Figure 9. Inverse covariance sorted by l1-norm of the covariates.

The Graphical Lasso solution is of the form Θ−𝐿 where Θ is sparse and 𝐿 has low rank. We use the low rank component of the Graphical Lasso solution in order to do a PCA by the following eigendecomposition

$L = V \Sigma V^T$

where the columns of 𝑉 are the orthonormal eigenvecors and Σ is diagonal containing the eigenvalues. Denote the columns of 𝑉 corresponding only to positive eigenvalues with $\tilde{V} \in \mathbb{R}^{p\times r}$ and $\tilde{\Sigma} \in \mathbb{R}^{r\times r}$ accordingly, where $r=\mathrm{rank}(L)$. Then we have

$L = \tilde{V} \tilde{\Sigma} \tilde{V}^T$

Now we project the data matrix $X\in \mathbb{R}^{p\times N}$ onto the eigenspaces of $L^{-1}$ which are the same as of $𝐿$ - by computing

$U := X^T \tilde{V}\tilde{\Sigma}$

Figure 10. PCA of Atacama soil microbiome

In Figure 11, a comparison is presented between the outcomes of principal component analysis (PCA) of the adaptive graphical lasso solution and the low-rank graphical lasso solution.
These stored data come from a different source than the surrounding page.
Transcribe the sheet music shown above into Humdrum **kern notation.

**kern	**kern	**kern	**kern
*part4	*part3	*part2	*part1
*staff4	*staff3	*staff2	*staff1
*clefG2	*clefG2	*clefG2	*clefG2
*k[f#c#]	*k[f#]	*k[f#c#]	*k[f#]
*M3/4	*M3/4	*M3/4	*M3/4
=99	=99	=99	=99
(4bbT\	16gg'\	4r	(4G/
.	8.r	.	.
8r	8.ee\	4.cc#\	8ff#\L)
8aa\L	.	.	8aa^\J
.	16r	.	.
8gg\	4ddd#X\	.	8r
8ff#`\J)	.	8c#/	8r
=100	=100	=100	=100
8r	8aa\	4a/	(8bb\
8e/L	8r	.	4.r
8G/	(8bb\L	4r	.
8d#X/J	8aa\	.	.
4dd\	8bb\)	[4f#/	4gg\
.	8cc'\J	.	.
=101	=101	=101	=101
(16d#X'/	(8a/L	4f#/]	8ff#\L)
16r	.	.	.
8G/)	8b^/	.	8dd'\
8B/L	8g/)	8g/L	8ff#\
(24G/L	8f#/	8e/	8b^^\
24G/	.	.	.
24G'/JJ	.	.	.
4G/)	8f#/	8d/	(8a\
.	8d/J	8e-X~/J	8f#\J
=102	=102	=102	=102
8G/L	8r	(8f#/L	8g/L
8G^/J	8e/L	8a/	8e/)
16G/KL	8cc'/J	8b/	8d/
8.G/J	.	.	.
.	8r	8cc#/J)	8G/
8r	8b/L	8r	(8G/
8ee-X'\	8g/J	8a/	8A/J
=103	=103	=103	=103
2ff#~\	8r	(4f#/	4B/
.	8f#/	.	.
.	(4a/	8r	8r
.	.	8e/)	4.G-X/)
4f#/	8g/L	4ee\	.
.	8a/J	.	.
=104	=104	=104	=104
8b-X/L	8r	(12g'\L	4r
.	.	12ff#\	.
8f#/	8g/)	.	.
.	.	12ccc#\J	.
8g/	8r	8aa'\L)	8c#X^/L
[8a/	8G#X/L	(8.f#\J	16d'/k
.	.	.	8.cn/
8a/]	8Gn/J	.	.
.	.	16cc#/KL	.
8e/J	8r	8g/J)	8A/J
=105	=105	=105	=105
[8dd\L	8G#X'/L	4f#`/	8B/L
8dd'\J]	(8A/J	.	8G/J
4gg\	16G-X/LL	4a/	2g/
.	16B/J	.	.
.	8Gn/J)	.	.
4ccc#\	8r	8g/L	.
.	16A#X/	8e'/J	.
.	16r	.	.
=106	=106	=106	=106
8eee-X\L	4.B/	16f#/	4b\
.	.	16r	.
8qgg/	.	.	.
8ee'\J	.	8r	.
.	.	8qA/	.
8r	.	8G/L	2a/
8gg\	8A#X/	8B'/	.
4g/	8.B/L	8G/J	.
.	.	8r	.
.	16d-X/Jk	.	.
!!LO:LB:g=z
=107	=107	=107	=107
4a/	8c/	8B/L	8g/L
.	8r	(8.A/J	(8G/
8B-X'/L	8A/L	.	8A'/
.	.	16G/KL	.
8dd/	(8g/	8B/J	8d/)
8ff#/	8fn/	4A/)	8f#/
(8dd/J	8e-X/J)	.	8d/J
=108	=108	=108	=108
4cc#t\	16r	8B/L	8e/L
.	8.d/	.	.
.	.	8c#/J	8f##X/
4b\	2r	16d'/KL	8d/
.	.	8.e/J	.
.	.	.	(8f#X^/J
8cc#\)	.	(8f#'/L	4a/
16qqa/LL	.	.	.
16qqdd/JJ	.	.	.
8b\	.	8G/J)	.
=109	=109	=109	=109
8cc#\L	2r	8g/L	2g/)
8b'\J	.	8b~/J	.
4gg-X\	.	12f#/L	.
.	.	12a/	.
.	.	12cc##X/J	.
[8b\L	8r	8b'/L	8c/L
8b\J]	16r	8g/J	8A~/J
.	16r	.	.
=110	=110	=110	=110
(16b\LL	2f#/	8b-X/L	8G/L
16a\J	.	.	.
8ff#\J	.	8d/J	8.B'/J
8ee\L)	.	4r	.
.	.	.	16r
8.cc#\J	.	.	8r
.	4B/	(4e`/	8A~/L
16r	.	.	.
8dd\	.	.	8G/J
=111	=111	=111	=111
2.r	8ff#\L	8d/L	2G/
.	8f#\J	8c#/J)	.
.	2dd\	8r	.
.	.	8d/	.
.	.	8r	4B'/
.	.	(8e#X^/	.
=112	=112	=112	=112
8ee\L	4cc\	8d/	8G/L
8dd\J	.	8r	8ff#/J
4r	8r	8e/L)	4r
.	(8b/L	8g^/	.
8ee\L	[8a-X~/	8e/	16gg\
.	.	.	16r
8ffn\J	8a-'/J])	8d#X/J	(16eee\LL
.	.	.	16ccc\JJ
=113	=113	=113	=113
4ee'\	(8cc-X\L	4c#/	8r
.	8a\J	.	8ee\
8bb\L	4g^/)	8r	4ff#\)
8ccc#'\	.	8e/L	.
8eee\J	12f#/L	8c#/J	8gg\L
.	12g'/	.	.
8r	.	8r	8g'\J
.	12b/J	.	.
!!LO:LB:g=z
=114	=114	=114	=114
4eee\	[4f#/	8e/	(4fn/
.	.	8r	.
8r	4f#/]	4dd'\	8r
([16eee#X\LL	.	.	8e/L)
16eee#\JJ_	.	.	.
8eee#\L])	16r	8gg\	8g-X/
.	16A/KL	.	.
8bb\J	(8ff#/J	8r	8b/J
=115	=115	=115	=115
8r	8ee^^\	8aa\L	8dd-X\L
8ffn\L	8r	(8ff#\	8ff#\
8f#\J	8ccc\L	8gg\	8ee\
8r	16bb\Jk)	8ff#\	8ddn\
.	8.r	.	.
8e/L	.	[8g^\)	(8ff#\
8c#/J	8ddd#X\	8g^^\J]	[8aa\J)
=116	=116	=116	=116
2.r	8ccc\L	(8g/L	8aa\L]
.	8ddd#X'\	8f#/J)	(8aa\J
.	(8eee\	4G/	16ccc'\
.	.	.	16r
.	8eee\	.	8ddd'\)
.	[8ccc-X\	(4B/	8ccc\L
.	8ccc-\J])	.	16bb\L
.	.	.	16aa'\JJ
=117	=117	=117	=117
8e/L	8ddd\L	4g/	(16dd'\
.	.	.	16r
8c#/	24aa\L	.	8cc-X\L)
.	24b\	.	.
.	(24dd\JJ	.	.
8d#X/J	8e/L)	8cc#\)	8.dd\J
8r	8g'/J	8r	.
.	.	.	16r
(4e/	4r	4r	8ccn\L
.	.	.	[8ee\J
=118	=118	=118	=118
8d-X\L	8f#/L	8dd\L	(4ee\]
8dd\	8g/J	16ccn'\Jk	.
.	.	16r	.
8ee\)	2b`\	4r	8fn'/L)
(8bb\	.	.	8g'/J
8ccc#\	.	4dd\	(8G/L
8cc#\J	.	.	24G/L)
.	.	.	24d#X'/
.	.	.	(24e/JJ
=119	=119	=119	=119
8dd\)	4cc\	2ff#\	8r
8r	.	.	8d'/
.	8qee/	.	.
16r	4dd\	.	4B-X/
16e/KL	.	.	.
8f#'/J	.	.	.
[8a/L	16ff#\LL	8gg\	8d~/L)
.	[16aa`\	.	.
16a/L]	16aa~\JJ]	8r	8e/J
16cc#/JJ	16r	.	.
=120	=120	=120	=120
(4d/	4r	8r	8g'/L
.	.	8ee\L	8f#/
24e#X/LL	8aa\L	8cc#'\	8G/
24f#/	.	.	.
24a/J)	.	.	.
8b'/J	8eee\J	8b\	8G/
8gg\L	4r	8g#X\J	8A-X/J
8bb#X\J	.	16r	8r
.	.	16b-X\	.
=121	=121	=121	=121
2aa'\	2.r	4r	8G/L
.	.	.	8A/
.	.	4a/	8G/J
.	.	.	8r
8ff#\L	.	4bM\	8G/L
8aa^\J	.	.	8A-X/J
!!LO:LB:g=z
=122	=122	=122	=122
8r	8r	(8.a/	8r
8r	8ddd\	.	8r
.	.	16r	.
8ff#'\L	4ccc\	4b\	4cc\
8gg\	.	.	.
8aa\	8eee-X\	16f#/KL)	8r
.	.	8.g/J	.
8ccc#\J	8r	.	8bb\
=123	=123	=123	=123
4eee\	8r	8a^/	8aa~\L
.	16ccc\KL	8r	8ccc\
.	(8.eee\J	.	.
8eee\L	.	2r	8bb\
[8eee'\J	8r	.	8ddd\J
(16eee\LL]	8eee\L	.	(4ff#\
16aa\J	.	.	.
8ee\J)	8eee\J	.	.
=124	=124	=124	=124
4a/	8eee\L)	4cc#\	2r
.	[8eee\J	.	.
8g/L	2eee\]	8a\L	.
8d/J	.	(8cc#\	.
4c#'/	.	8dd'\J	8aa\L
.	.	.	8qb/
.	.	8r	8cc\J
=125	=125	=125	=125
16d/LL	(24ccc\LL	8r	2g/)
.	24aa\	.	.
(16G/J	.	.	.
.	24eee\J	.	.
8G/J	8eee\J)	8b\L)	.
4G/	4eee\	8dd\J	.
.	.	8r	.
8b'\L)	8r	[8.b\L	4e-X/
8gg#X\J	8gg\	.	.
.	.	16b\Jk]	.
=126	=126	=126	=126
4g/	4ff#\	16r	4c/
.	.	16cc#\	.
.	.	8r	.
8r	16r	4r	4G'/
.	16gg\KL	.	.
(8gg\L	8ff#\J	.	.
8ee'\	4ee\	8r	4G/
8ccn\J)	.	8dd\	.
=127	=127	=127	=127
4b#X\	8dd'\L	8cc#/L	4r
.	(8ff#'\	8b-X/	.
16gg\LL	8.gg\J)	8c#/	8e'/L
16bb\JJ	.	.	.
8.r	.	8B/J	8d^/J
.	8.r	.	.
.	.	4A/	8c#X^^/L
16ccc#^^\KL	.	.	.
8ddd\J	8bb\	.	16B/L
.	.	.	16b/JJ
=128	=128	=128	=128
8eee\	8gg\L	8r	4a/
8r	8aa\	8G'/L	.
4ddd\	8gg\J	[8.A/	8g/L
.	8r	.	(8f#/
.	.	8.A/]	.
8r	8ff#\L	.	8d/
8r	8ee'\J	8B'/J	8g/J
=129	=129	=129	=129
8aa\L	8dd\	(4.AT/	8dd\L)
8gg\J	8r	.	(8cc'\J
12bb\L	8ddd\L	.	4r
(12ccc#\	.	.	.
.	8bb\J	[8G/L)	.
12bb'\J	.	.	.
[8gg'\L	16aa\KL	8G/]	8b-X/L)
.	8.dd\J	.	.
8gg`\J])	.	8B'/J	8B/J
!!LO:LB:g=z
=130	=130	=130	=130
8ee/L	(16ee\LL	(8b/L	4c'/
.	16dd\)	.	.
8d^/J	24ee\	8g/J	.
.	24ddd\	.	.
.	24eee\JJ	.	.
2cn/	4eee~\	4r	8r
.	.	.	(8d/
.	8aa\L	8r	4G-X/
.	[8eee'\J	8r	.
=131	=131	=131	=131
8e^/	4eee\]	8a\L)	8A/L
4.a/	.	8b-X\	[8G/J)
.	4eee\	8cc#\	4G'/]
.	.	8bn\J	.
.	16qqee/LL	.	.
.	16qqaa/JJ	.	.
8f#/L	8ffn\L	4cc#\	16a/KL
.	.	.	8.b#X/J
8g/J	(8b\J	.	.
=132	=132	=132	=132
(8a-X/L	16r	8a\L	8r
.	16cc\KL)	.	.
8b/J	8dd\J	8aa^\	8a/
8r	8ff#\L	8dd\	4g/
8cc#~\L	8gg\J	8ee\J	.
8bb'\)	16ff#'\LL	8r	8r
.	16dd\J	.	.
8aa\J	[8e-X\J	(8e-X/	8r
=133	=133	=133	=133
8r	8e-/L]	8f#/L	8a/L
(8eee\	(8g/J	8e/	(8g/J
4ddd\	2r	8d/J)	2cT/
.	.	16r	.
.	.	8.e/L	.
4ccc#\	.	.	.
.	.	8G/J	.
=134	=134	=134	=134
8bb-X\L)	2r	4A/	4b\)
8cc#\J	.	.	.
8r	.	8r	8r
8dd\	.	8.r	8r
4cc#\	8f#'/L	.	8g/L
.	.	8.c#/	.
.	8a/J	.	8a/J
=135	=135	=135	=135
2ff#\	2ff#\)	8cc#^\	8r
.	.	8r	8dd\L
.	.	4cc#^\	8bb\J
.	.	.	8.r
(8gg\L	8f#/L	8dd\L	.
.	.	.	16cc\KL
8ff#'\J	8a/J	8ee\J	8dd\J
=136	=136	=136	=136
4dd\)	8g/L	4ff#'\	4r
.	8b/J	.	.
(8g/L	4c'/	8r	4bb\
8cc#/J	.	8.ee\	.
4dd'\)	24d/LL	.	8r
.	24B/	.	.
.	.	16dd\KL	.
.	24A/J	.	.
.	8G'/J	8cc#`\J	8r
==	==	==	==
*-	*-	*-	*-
The results indicate a strong correlation between average temperature and the principal components in both cases, suggesting that a single graphical lasso with low-rank may be appropriate in scenarios where only compositional data is available and additional covariates are unknown, i.e., SGL + low-rank is capable of accounting for the impact of hidden confounders.

Figure 11. PCA comparison

Figure 12. Correlation between temperature, ASV 18 and ASV 51.

Figure 13. Inverse covariance sorted by l1-norm of low-rank principal components (PCs).